If you've ever developed a relationship, of any kind, with another human being you’ve likely quickly become aware that we are all wrestling with a degree of emotional brokenness. Something in our life experience has hurt us and left what was once whole to be broken. As I previously shared, after the emotional trauma of my early twenties, my level of brokenness was extremely high. Those relationships ended like a tornado and my former girlfriends quickly moved on to new exciting chapters of their lives. I was left behind trying to deal with the emotional wreckage of my own insecurities, inability to trust, and had no desire to be emotionally intimate with anyone because my experience had taught me that putting my guard down lead to intense pain. I had sworn off committed relationships and thought I'd happily live my life as a bachelor forever. I've since come to understand that all intimate relationships have the potential to lead to painful experiences. But it's how you work through that pain is really where your personal growth blossoms. One woman came along who had the courage to love me in spite of my brokenness. I wanted to share some of the things that were effective in loving this broken man.

Patience & Grace

We’d all love to be the leading man or woman in a romantic comedy where the couple has a "meet cute" and quickly falls in love shortly after. That initial spark turns into an intense forest fire of love. We all know that feeling, right? Well, I hated that feeling. That feeling was like a GPS announcing your exit was close; pain is approaching in 1 mile away, pain is approaching in half a mile, pain is approaching in 800 feet. Because I felt that impending pain was approaching, I would often defiantly tell her that the things I was feeling for her would dissipate. I was less fighting my feelings for her but more so fighting off dealing with my wounds. I would say hurtful things like, “this isn't going anywhere” or “we’re just friends with benefits” or "we're just hanging out." I said these hurtful things because it was my way of wagging my fist at the emotions I was feeling inside; letting "love" know that it would not pull its tricks on me again.
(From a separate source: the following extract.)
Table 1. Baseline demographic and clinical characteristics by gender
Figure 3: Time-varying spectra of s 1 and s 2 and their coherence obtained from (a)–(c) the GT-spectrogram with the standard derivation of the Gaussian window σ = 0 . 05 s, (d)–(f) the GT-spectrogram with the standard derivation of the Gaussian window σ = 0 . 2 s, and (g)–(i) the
Maybe it was the long distance between us at the time but despite my misgivings, she was patient with me and every time I would lash out she would stand her ground and upon her return trips to NYC she would ensure we always found time for another. I believed that she was empathetic of my brokenness and allotted me the grace to wrestle my own internal battles by being patiently persistent in dealing with my brokenness.

Togetherness & Fun

You know that scene in Beauty and the Beast where the Beast is breathing heavily after a fit of rage after fighting off wolves and Belle comes along to his rescue to let him know that she was together with him and would not leave him broken in the woods? Well, that spirit of togetherness is what I needed to mend my brokenness. I needed to know that someone was going to stand with me in spite of my brokenness. Once I knew that she was in my corner, then I was able to let loose a little and have some fun. Even thought I was still guarded, I let me guard down and allowed her to expose me to new and exciting things that I had never experienced before. We went on hikes, we talked about farming, animals and a myriad of other topics. While I was still skeptical of the emotions that were forming inside me, I was deathly afraid of continuing to let my guard down to let her in because I didn't want to get hurt again. With her patience, grace, togetherness, and fun that wall had massive cracks in it but it still would not crumble. 

Love & Communication

Ultimately when it was time for me to admit my feelings for her, the Musiq Soulchild song below defines what her overall response was back to me. She didn't deserve to pay for the wrongs of other women but my emotions were still so difficult to deal with. As I began to more openly reconcile my feelings, she would communicate her love to me in meaningful ways. Whether they be notes, or cards, or dinners she knew how to communicate her love to me in a way that gave me the confidence to step into that area with her. I knew that I had to be a better man and a lover for her so I finally got the courage to seek out therapy to heal my brokenness. The love we shared was intense and blossoming but the wounds would rear its ugly head once again. I wish that it didn't take three years to resolve that brokenness but ultimately I resolved my issues over time. Sadly, by this time we had a built a house on sand and our foundations were not sturdy enough endure the mess I had made. You see broken people are hurting and can tend to hurt other people. Not because they intend to, but because they are themselves still dealing with unresolved brokenness. I had also contributed to an environment that just wasn't secure for both of us to grow. In the end the tornado that my former girlfriends left behind had wrecked its final victim.

I believe that lessons are "caught not taught" and so for these invaluable lessons, I am forever grateful for having had her in my life to learn how to love broken people. I wish I could say that my wounds didn't ultimately lead to our demise, but it was her patience, grace, togetherness, fun, love, and communication that was the glue that held us together for years. Relationships are complicated but if you find yourself with someone who is broken, the examples that she lived out for me might help you find happiness and love with the one you love. I hope that you can bind together in peace and love and work your way through each other's brokenness to find happiness. Don't allow "previous cats" from the past impact your love today. Peace and love.